Please copy out every line in the entries that includes the word "IEMGon".

========

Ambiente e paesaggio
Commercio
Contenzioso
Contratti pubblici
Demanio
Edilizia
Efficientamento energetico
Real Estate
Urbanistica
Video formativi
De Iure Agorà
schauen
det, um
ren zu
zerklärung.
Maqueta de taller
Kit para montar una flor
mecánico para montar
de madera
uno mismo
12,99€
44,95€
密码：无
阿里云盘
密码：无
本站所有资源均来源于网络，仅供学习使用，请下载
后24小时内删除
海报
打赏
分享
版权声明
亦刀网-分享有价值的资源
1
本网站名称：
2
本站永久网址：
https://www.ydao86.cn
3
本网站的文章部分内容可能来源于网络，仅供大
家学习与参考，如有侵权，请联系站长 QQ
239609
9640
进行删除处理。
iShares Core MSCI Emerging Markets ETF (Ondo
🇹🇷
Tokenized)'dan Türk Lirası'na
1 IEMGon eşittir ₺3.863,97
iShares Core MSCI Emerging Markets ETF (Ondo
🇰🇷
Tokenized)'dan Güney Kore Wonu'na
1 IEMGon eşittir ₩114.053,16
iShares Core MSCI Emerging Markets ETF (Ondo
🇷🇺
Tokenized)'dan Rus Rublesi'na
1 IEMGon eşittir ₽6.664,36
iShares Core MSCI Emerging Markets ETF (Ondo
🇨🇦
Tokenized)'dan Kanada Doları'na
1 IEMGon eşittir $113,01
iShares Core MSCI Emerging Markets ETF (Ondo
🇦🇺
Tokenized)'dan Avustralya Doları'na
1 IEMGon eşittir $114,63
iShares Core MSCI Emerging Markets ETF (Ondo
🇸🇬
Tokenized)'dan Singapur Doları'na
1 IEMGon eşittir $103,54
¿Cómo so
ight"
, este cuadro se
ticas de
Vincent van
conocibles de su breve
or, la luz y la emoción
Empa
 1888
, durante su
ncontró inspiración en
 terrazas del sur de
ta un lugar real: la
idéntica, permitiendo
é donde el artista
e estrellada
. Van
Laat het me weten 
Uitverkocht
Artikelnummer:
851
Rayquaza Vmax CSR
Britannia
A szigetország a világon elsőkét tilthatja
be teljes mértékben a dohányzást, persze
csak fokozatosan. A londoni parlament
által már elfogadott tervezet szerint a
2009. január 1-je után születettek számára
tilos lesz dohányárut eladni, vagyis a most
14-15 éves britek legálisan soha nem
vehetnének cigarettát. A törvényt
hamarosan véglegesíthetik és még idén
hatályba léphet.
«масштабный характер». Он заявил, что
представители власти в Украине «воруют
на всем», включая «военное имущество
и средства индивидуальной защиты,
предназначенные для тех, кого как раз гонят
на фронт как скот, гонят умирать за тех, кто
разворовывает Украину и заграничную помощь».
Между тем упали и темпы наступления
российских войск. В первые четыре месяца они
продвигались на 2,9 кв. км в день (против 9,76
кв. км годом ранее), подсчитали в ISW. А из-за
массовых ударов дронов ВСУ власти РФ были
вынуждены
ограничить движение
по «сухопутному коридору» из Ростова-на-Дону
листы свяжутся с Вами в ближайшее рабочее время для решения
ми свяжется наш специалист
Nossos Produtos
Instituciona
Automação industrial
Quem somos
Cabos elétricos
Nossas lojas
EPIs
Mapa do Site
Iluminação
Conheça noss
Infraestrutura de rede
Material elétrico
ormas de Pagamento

========

_Solution for this task_
1 IEMGon eşittir ₺3.863,97
1 IEMGon eşittir ₩114.053,16
1 IEMGon eşittir ₽6.664,36
1 IEMGon eşittir $113,01
1 IEMGon eşittir $114,63
1 IEMGon eşittir $103,54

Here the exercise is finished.